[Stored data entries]
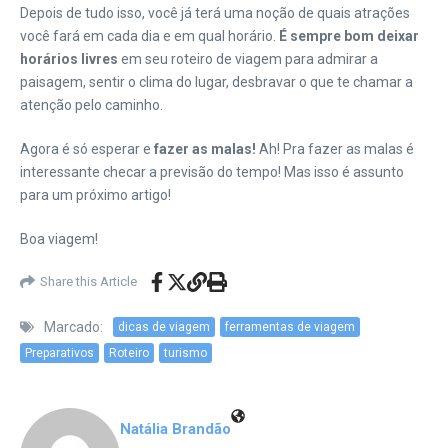
Depois de tudo isso, você já terá uma noção de quais atrações
você fará em cada dia e em qual horário.
É sempre bom deixar
horários livres
em seu roteiro de viagem para admirar a
paisagem, sentir o clima do lugar, desbravar o que te chamar a
atenção pelo caminho.
Agora é só esperar e
fazer as malas!
Ah! Pra fazer as malas é
interessante checar a previsão do tempo! Mas isso é assunto
para um próximo artigo!
Boa viagem!
Share this Article
Marcado:
dicas de viagem
ferramentas de viagem
Preparativos
Roteiro
turismo
Natália Brandão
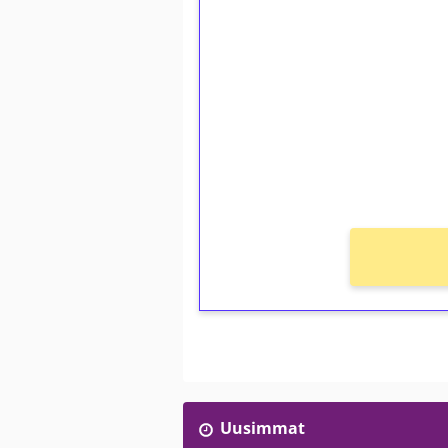
1€ = 10€ arvosta 
kierrätystä!
Talleta 1€
Saat heti 50 ilmaiskierr
kierros)!
Ei kierrätysvaatimusta!
Uusimmat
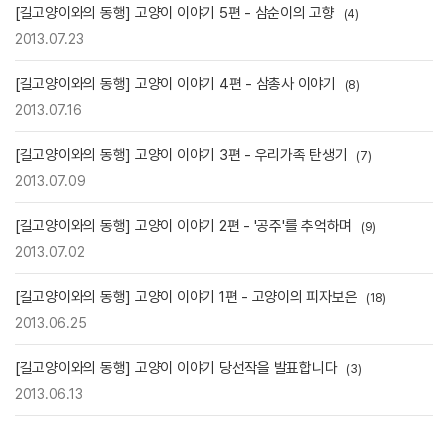
[길고양이와의 동행] 고양이 이야기 5편 - 삼순이의 고향
(4)
2013.07.23
[길고양이와의 동행] 고양이 이야기 4편 - 삼총사 이야기
(8)
2013.07.16
[길고양이와의 동행] 고양이 이야기 3편 - 우리가족 탄생기
(7)
2013.07.09
[길고양이와의 동행] 고양이 이야기 2편 - '공주'를 추억하며
(9)
2013.07.02
[길고양이와의 동행] 고양이 이야기 1편 - 고양이의 피자보은
(18)
2013.06.25
[길고양이와의 동행] 고양이 이야기 당선작을 발표합니다
(3)
2013.06.13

▶ _Work instructions_:
The lines to return run from the line containing "Agora é só esperar e" through the last line of the records. Give them exactly, omitting pictures.

▶ _Solution_:
Agora é só esperar e
fazer as malas!
Ah! Pra fazer as malas é
interessante checar a previsão do tempo! Mas isso é assunto
para um próximo artigo!
Boa viagem!
Share this Article
Marcado:
dicas de viagem
ferramentas de viagem
Preparativos
Roteiro
turismo
Natália Brandão
1€ = 10€ arvosta 
kierrätystä!
Talleta 1€
Saat heti 50 ilmaiskierr
kierros)!
Ei kierrätysvaatimusta!
Uusimmat
[길고양이와의 동행] 고양이 이야기 5편 - 삼순이의 고향
(4)
2013.07.23
[길고양이와의 동행] 고양이 이야기 4편 - 삼총사 이야기
(8)
2013.07.16
[길고양이와의 동행] 고양이 이야기 3편 - 우리가족 탄생기
(7)
2013.07.09
[길고양이와의 동행] 고양이 이야기 2편 - '공주'를 추억하며
(9)
2013.07.02
[길고양이와의 동행] 고양이 이야기 1편 - 고양이의 피자보은
(18)
2013.06.25
[길고양이와의 동행] 고양이 이야기 당선작을 발표합니다
(3)
2013.06.13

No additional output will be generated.